----- Reading passage

Monday, June 26, 2006

A News Story or an Editorial?

...And this is what passes for objective journalism these days....Bush ignores laws he inks, vexing Congress - Yahoo! News

At least the AP could try using an objective headline, e.g., Critics Charge President Bush Ignores Certain Laws He Inks.

Thursday, June 22, 2006

How Talking About Talks with Iran is Going to Get Us Killed

Amir Taheri in the New York Post discusses the parallels between the English/German negotiations of the 1930's and the current negotations between the U.N. Security Council and the Iranian regime: IRAN: THE WORLD PUNTS By AMIR TAHERI - New York Post Online Edition: Postopinion.

It is clear that the Iranians are simply trying to buy time to build nuclear weapons so that they can become a regional and worldwide Islamist (i.e., Jihadist) super-power.

In the words of Michael Ledeen (to the Bush Administration), "Now, please."

Philosophy: Who Needs It?

A person at the Yahoo! Answers asks, "Why must we have religion?" I think that my reply is worth posting here:

People don't need religion. However, they do need philosophy; they do need a fundamental view of existence and values in order to live their lives. Unlike other living creatures, human beings are not born with any values to guide their choices and actions. All the values they hold, they must aquire either by conscious decision or by unconscious acceptance.

To quote philosopher, Ayn Rand, "As a human being, you have no choice about the fact that you need a philosophy. Your only choice is whether you define you philosophy by a conscious, rational, disciplined process of thought and scrupulously logical deliberation--or let your subconscious accumulate a junk heap of unwarranted conclusions, false generalizations, undefined contradictions, undigested slogans, unidentified wishes, doubts and fears, thrown together by chance, but integrated by your subconscious into a kind of mongrel philosophy and fused into a single, solid weight: self-doubt, like a ball and chain in the place where your mind's wings should have grown." - Philosophy, Who Needs It? http://gos.sbc.edu/r/rand.html.

According to Rand, religion is an early form of philosophy which arose before humans could develop a scientific approach to the fundamental questions of life that philosophy must address. Today, religion is still the only form of philosophy most people know about. Furthermore, many people feel devotion to the religion they were taught as children since they associate that religion with the love they feel towards their parents. And while religion can have important values to teach and many worthwhile lessons to learn, it does not fulfill the human need for an objective comprehensive view of life, since it is based upon the pre-scientific and invalid approach of faith and the ancient destructive moral code of self-sacrifice. Moreover, modern academic philosophy has, over the past two hundred years, become a mostly useless psuedo-science that does not deal with the questions and problems human beings actually face in life.

----------

» **Objective 1**:
Answer these from the blog page:
(a) What headline does the writer suggest the AP could have used instead?
(b) In which newspaper does Amir Taheri discuss the negotiations with the Iranian regime?
(c) According to Rand, as the post puts it, what did religion arise before?
» **Objective 2**:
From the blog page, reproduce the passage starting at "Monday, June 26, 2006" and ending at "Laws He Inks.".

----- Entries

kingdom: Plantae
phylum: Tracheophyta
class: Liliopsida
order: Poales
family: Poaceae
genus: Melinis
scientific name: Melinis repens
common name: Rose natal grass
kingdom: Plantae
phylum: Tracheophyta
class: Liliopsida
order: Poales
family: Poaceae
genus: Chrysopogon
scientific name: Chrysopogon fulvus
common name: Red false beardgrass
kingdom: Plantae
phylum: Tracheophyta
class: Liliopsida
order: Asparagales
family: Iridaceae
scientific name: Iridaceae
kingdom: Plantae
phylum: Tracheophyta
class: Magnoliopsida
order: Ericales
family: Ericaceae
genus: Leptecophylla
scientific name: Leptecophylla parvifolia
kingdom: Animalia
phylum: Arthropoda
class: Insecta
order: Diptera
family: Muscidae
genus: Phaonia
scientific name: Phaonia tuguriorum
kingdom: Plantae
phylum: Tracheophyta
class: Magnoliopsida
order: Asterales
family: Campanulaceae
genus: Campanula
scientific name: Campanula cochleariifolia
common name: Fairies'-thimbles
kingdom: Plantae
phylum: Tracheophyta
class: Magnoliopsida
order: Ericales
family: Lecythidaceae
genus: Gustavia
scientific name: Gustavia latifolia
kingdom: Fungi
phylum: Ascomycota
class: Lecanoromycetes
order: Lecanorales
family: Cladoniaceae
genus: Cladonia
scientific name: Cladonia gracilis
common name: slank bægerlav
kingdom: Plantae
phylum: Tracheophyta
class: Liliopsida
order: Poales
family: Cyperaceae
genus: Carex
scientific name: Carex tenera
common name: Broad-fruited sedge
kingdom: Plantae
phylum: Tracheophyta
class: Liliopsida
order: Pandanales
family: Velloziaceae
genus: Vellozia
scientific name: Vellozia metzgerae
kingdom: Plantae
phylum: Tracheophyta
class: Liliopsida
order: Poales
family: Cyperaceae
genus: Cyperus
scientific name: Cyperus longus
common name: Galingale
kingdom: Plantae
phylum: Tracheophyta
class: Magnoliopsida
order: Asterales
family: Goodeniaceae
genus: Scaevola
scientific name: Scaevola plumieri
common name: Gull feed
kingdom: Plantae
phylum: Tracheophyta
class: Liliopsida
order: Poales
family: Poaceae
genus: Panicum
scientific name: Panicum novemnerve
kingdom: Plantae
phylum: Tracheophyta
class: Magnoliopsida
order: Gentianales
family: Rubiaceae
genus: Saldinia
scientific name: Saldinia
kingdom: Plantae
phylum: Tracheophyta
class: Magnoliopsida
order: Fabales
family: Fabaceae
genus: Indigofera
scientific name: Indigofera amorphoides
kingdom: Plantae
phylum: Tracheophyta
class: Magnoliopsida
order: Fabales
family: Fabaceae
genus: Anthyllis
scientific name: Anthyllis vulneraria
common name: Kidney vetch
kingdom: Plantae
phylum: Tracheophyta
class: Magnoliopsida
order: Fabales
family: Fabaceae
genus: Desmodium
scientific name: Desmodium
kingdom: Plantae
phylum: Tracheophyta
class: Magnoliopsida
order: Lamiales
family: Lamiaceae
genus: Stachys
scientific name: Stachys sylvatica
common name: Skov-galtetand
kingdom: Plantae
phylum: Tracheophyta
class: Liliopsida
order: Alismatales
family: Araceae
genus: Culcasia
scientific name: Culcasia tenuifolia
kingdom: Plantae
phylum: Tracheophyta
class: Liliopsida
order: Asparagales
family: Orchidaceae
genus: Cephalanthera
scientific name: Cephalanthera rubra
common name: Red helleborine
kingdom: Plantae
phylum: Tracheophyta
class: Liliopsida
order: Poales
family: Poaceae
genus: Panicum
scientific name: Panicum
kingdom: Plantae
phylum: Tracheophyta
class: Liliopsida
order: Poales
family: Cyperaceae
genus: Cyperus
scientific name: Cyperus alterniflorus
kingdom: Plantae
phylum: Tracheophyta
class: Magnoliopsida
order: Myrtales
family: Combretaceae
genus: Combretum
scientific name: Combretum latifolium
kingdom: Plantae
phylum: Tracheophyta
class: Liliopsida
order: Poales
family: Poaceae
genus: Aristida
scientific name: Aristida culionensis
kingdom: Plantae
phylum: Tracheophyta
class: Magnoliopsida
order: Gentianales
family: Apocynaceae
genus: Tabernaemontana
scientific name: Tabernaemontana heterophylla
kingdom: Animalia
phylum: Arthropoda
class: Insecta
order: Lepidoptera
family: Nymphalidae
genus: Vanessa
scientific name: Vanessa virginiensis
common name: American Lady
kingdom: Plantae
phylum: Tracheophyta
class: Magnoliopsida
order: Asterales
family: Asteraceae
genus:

----------

» **Expected answer 1**:
(a) Critics Charge President Bush Ignores Certain Laws He Inks.
(b) The New York Post.
(c) Before humans could develop a scientific approach to the fundamental questions of life that philosophy must address.

» **Expected answer 2**:
Monday, June 26, 2006

A News Story or an Editorial?

...And this is what passes for objective journalism these days....Bush ignores laws he inks, vexing Congress - Yahoo! News

At least the AP could try using an objective headline, e.g., Critics Charge President Bush Ignores Certain Laws He Inks.